Entonces sí era el Mosque, el “Mosquetero”, como me dijo en una oportunidad no-me-acuerdo-quién frente a un montón de friquis, y yo le dije que no, que a quien me parecía era a Richie Blackmore y no a un mosquetero, pero el friqui sin rostro sostenía que no, a quien te pareces es a un mosquetero, y así se quedó; y todavía desconozco la razón por la cual a todos todavía les resulta más cómodo decirme Mosque, a secas.
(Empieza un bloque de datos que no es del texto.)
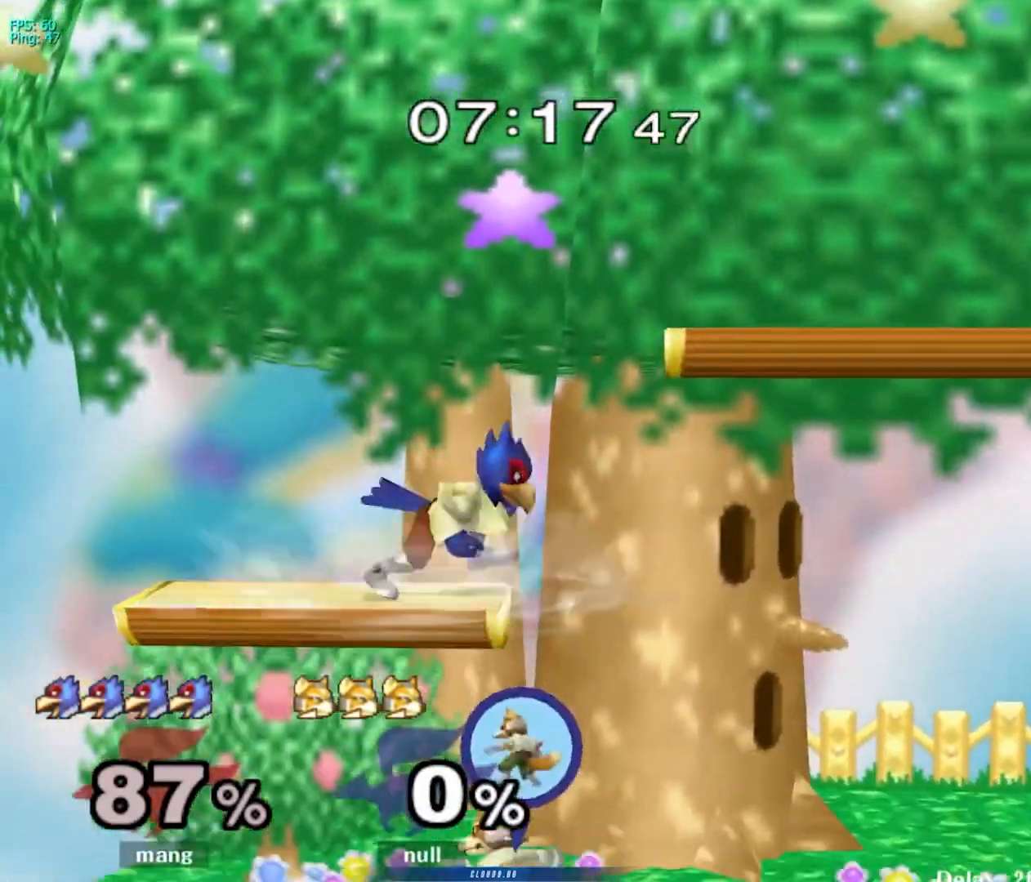
{"buttons": [], "left_stick": "right", "right_stick": "center", "events": [[17, "Y", "down"], [233, "Y", "up"]]}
Y si la puerta del baño no se hubiera abierto de improviso para dar paso a aquel gordo: colorido como una cotorra, ataviado de camiseta roja, Jean azul y tenis amarillos, y no se hubiera disipado el momento mágico, el ejercicio de remembranza e imaginación en que yo estaba sumido, condicionado tal vez por la soledad y quietud de aquellas cuatro paredes, todavía estuviera viendo mi rostro en plenitud de mocedad —si alguna vez fui mozo—, pues al volver a mirar al espejo el artilugio se había esfumado, y odié el sonido del chorro de orine que aquella bola de manteca lanzaba a la garganta del inodoro, escuchándose el chapoteo en una profusión de ecos.